Let's start with a simple truth. Bryce is beautiful. Unusual. Different. Worth seeing. Nice! But having seen Zion first and only a week back, it seems natural to continue with the comparison. As we discussed this issue over the last couple days, we reached the conclusion that while we liked Bryce very well, we measurably prefer Zion. And the basic difference, other than structural, is that you look DOWN into the canyon to view Bryce, but you look UP from the canyon bottom to view Zion. There is something, for us anyhow, in the perspective that matters. We are more impressed lifting our eyes to the top of the mountains and toward the heavens than we are standing above and looking down. Bryce, if you will, is more like the Grand Canyon, and Zion has more the feel of the Rocky Mountains or glacial Alaska for example. Zion is also a much bigger space to explore and has much more in the way of modest and challenging hiking trails that lend themselves to making your visit there considerably more personal.
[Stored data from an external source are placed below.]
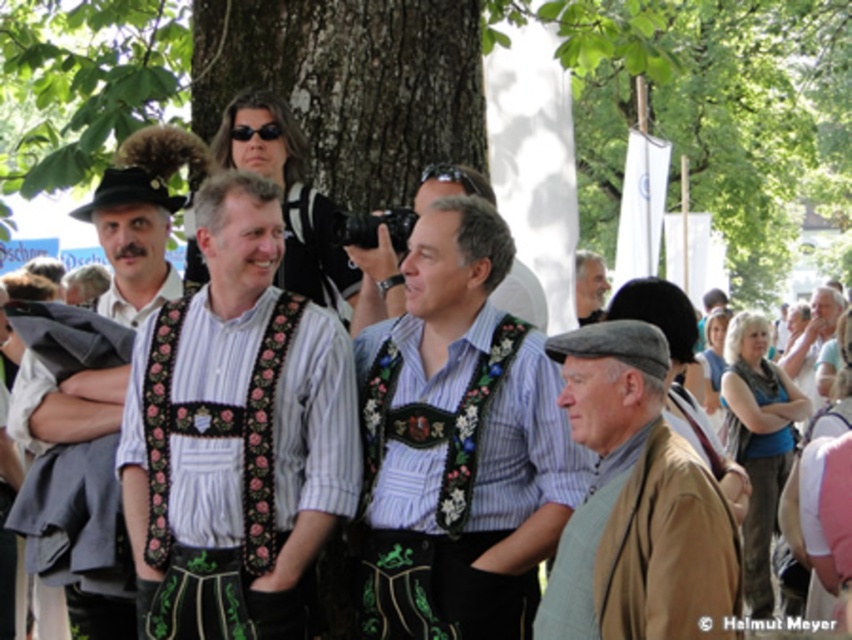
You are a photographer at the festival and want to capture both the embroidered fabric vest at center and the gray woolen hat at upper right in the same frame. Based on their positions, which object should you focus on first to ensure both are in the shot?

The embroidered fabric vest at center is to the left of the gray woolen hat at upper right, so focusing on the embroidered fabric vest at center first would help ensure both are in the frame since it is positioned to the left of the hat.

You are a photographer trying to capture a detailed shot of both the embroidered fabric vest at center and the gray woolen hat at upper right. Since you want both items in focus, you need to adjust your camera settings. Which object should you focus on first to ensure both are sharp in the photo?

The embroidered fabric vest at center is closer to the viewer than the gray woolen hat at upper right. To ensure both are in focus, you should focus on the gray woolen hat at upper right first, as focusing on the farther object allows the closer one to also be in focus within the depth of field.

You are a photographer at the festival and want to capture both the striped fabric shirt at center and the gray woolen hat at upper right in the same frame. Which object should you focus on first to ensure both are in the shot?

The striped fabric shirt at center is above the gray woolen hat at upper right, so you should focus on the striped fabric shirt at center first to ensure both are in the shot.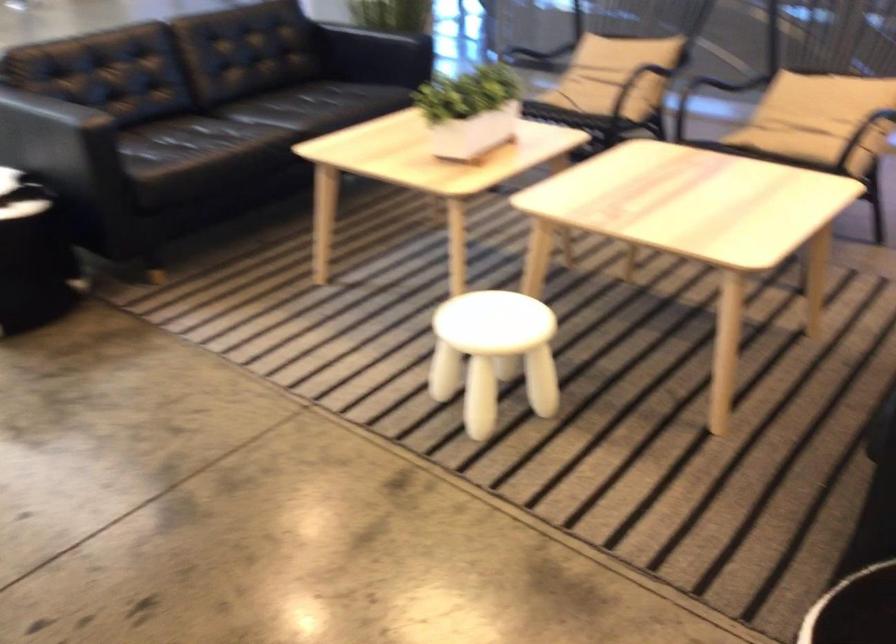
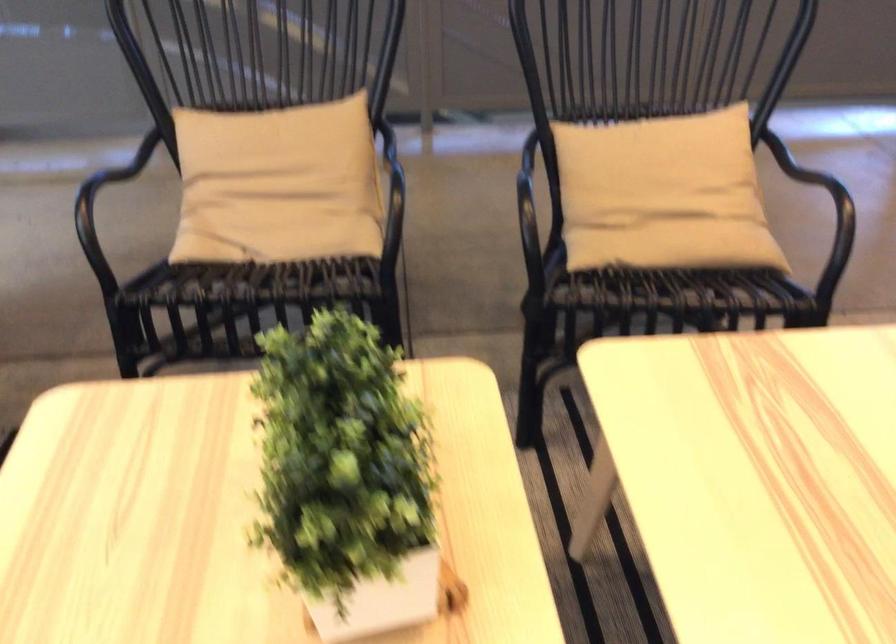
Question: I am providing you with two images of the same scene from different viewpoints. Which of the following objects are not visible in image2?

Choices:
 (A) black chair sitting surface
 (B) small potted plant
 (C) chair armrest
 (D) yellow shower sponge

Answer: (C)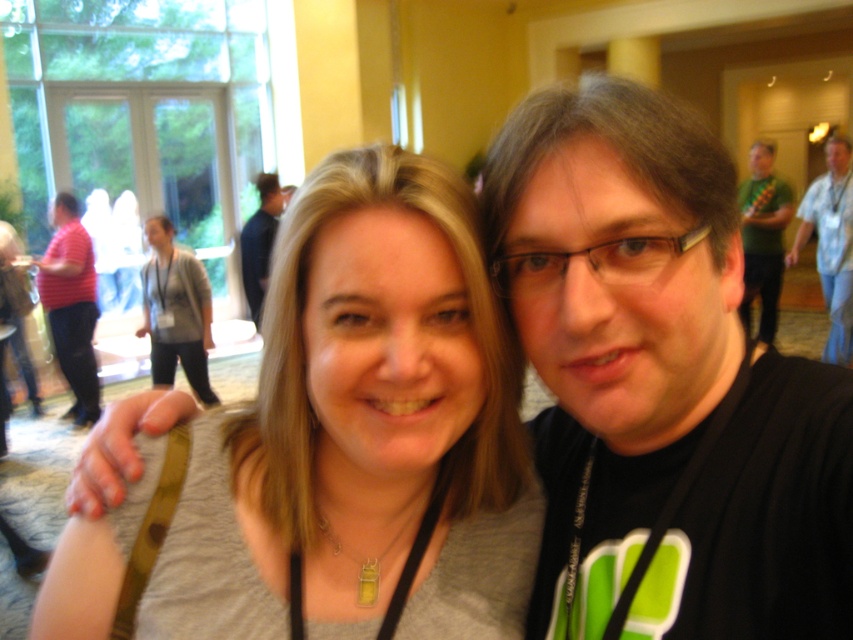
From the picture: You are taking a photo of two people in a room with warm yellow walls. You notice two points marked in the image. The first point is at coordinates point (844, 321) and the second point is at point (282, 196). Which point is nearer to the camera?

Point (844, 321) is closer to the camera than point (282, 196).

You are at a social event and need to locate someone wearing a matte red shirt at left and another wearing a blue striped shirt at upper right. Based on the scene description, which direction should you look to find the person in the blue striped shirt relative to the person in the matte red shirt?

The blue striped shirt at upper right is located to the right of the matte red shirt at left, so you should look to the right of the matte red shirt at left to find the blue striped shirt at upper right.

You are at a social event and want to greet the person wearing the blue striped shirt at upper right. Which direction should you move relative to the matte red shirt at left?

You should move towards the upper right direction away from the matte red shirt at left to reach the blue striped shirt at upper right, since the matte red shirt at left is in front of it.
Now if you come this way, you should definitely see both. But if you even think you may feel similar to the way we feel about these landscapes, then by all means, come to Bryce first. You will be awed without the somewhat of a letdown we experienced having seen the massive impressiveness of Zion first. Marilyn's son Dick had told us quite a while back that Zion was THE most beautiful place. Pretty sure he nailed that call! He is a rock climber, too, so his opinion comes with a perspective of its own. Zion is "climbable" in may places. Bryce is not climbable as the brochure advises the soft sandstones of the eroded pillars in the canyon wouldn't support anything more than the weight of a chipmunk on the climbing ropes. And your eye will confirm that the minute you pull over at the first scenic lookout.

There is much more to see in this area, so that will be the mission for the rest of our scehuled week here.